● Available data:
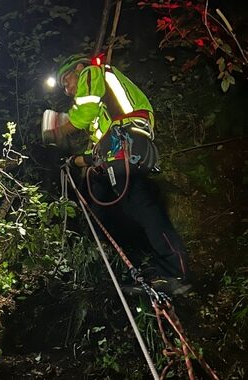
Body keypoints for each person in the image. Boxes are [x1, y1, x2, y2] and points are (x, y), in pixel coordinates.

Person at [48, 53, 191, 296]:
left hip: (128, 142)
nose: (68, 89)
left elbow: (85, 112)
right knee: (115, 208)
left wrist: (58, 127)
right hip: (119, 147)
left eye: (66, 81)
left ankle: (175, 271)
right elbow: (98, 144)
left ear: (79, 68)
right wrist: (75, 161)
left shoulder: (92, 72)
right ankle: (144, 266)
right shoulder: (105, 110)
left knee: (142, 205)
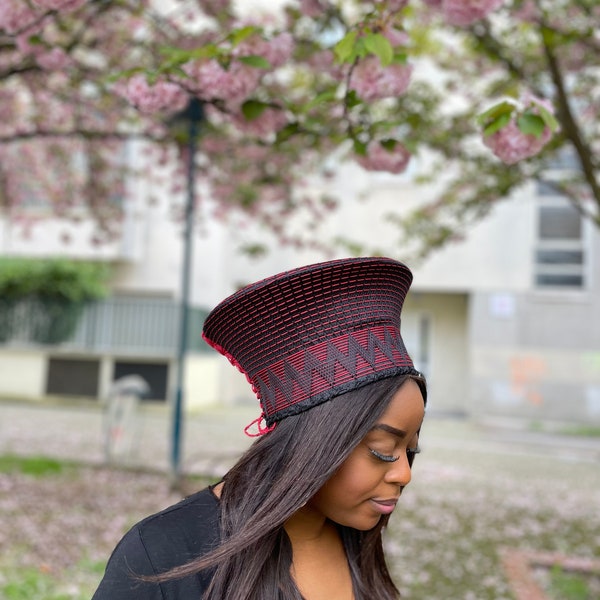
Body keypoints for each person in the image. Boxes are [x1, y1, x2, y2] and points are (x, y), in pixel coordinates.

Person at [92, 257, 427, 600]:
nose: (404, 474)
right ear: (313, 440)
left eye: (410, 450)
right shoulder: (159, 555)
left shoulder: (354, 538)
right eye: (383, 449)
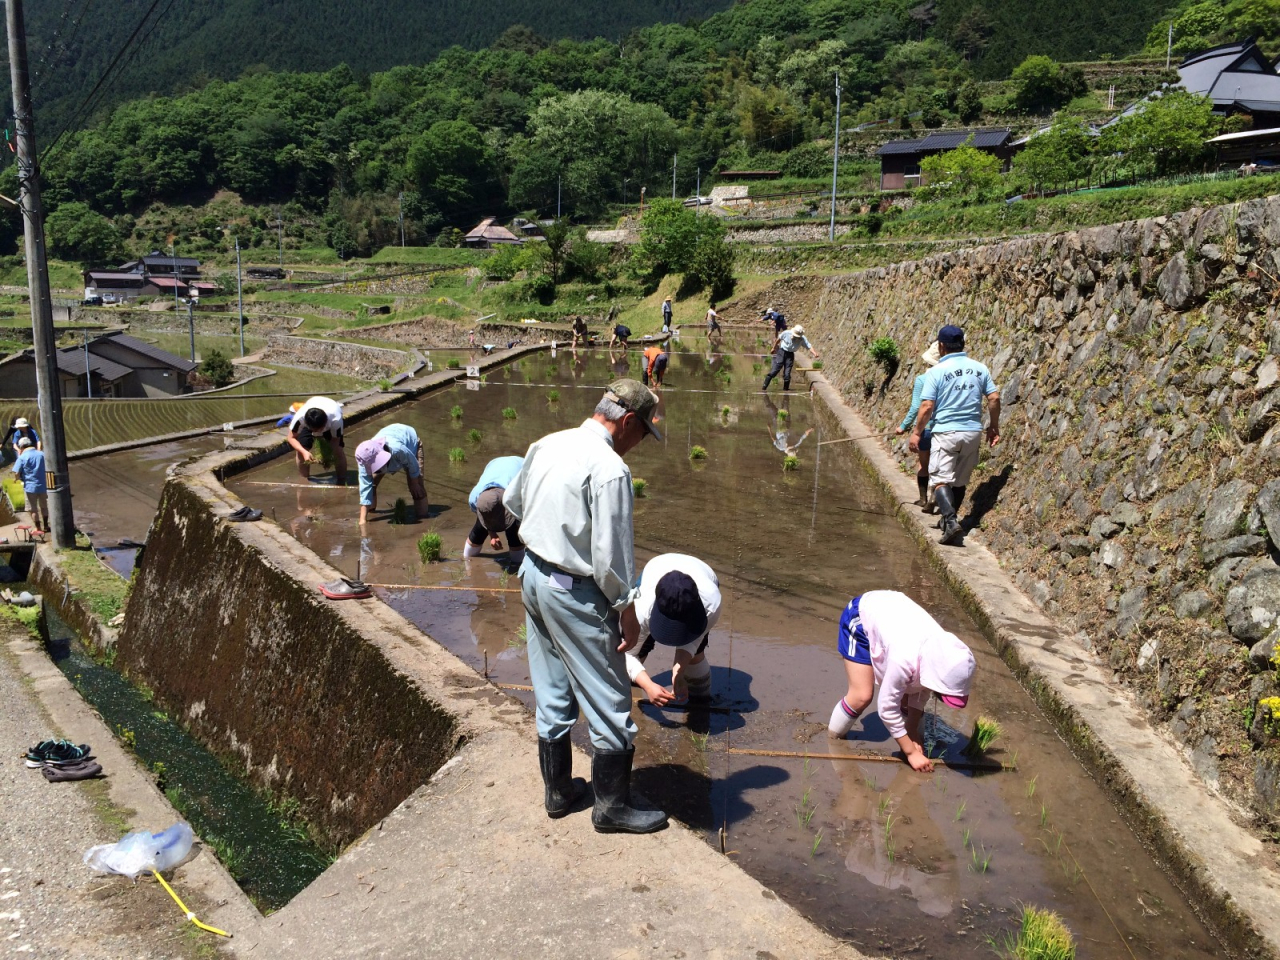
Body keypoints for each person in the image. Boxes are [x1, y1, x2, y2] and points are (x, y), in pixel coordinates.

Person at [503, 378, 666, 834]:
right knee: (609, 696)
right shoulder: (609, 468)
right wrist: (626, 611)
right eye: (642, 435)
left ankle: (558, 792)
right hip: (574, 590)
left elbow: (514, 503)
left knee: (553, 685)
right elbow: (612, 557)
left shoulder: (548, 443)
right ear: (628, 422)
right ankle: (611, 807)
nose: (639, 445)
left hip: (534, 575)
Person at [827, 590, 976, 773]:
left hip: (897, 619)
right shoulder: (903, 660)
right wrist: (911, 751)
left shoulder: (945, 653)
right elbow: (886, 709)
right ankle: (833, 739)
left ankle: (909, 731)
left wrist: (912, 729)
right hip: (862, 617)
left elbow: (923, 692)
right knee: (861, 696)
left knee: (910, 696)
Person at [909, 325, 1000, 546]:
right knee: (959, 482)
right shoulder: (980, 368)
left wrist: (916, 432)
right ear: (963, 344)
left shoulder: (936, 371)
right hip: (972, 432)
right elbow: (994, 398)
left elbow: (927, 406)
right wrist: (993, 426)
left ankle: (950, 522)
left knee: (940, 480)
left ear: (941, 346)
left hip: (946, 432)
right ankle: (949, 521)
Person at [625, 554, 721, 708]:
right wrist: (648, 685)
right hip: (656, 567)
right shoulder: (641, 607)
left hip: (702, 573)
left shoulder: (711, 603)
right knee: (636, 650)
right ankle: (629, 702)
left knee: (695, 655)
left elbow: (694, 640)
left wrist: (679, 672)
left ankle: (701, 705)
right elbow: (625, 654)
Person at [895, 341, 941, 511]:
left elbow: (917, 407)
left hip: (926, 429)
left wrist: (903, 426)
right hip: (943, 430)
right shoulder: (947, 378)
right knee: (940, 468)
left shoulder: (922, 379)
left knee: (924, 465)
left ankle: (923, 499)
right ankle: (934, 499)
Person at [355, 424, 428, 525]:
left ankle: (424, 519)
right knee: (371, 485)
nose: (378, 469)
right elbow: (365, 488)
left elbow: (413, 464)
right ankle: (371, 512)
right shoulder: (365, 460)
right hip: (393, 437)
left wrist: (415, 483)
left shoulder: (398, 449)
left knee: (417, 488)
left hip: (411, 443)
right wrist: (362, 520)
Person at [463, 455, 525, 560]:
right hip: (495, 465)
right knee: (480, 528)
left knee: (514, 531)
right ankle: (467, 562)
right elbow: (487, 518)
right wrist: (492, 534)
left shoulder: (516, 496)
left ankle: (517, 563)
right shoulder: (474, 499)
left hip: (521, 465)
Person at [286, 396, 347, 485]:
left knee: (338, 451)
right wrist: (304, 452)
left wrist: (328, 455)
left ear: (325, 423)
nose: (317, 433)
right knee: (302, 449)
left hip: (331, 411)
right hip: (312, 415)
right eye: (314, 430)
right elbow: (291, 437)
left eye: (319, 429)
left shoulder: (335, 420)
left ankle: (341, 480)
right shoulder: (300, 418)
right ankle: (304, 479)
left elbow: (335, 441)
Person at [762, 324, 820, 392]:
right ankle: (764, 387)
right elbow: (779, 339)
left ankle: (785, 390)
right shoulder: (786, 333)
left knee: (787, 373)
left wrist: (814, 353)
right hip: (782, 352)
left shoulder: (802, 338)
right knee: (774, 370)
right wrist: (773, 348)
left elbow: (809, 346)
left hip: (790, 355)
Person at [11, 437, 48, 532]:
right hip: (43, 485)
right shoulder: (42, 454)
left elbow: (16, 472)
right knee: (44, 506)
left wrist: (16, 479)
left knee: (33, 509)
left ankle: (38, 528)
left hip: (30, 487)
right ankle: (46, 526)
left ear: (22, 446)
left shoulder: (22, 457)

● Instructions to follow:
Exactly the lines from the one containing "left knee: (33, 509)" through the end of the entries above must be output, and no others.

● Output below:
left knee: (33, 509)
left ankle: (38, 528)
left hip: (30, 487)
right ankle: (46, 526)
left ear: (22, 446)
left shoulder: (22, 457)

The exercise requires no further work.